What We Learned from Anonymous: DDoS is now 3DoS - yarapavan
http://devcentral.f5.com/weblogs/macvittie/archive/2010/12/15/what-we-learned-from-anonymous-ddos-is-now-3dos.aspx

======
bediger
This is an interesting article with a catchy phrase. But it must also have
been an easy article to write, as it comes entirely from the "Us versus Them"
viewpoint. The author assumes that his or her employer is always right. Worse,
the author assumes that the reader assumes that as well.

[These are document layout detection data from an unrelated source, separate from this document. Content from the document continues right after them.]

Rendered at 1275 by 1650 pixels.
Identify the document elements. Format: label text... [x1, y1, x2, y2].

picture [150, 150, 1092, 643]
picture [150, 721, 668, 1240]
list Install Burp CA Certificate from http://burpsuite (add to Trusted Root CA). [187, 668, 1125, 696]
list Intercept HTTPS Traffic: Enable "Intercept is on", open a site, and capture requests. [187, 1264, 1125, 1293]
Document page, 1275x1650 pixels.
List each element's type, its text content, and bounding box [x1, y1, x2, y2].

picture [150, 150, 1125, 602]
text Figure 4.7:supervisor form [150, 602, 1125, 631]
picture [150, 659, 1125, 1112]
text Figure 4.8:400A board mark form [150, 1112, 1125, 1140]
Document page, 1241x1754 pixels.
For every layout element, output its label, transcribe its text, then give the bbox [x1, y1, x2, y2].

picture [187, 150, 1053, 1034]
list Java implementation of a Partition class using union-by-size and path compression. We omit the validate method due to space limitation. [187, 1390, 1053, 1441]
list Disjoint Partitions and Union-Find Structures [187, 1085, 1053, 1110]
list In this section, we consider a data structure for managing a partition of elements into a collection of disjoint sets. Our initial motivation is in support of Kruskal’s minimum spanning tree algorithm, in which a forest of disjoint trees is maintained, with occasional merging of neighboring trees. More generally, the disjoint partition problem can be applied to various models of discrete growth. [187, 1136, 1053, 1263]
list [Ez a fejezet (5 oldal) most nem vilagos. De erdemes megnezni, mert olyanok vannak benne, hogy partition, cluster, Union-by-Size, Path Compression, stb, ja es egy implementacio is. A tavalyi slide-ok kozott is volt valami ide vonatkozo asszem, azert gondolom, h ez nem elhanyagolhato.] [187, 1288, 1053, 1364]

But that assumption is false. It's false enough that we have a phrase, a whole
vocabulary around it. "Whistleblower" comes to mind. "Impeachment" comes to
mind. "White collar crime" comes to mind.

IT organizations have gone rogue: the UK's "phantom withdrawals" problem
demonstrates that
([http://www.phantomwithdrawals.com/index.php/Phantom_Withdraw...](http://www.phantomwithdrawals.com/index.php/Phantom_Withdrawals)
and). Whole governments have gone bad, a cliche that means I don't have to
list them. Employers can go bad too. We, the rest of us, the victims, may have
to "3DoS" some network entity.

Study this article for both ends of the problem, but don't be taken in by its
assumptions and viewpoint.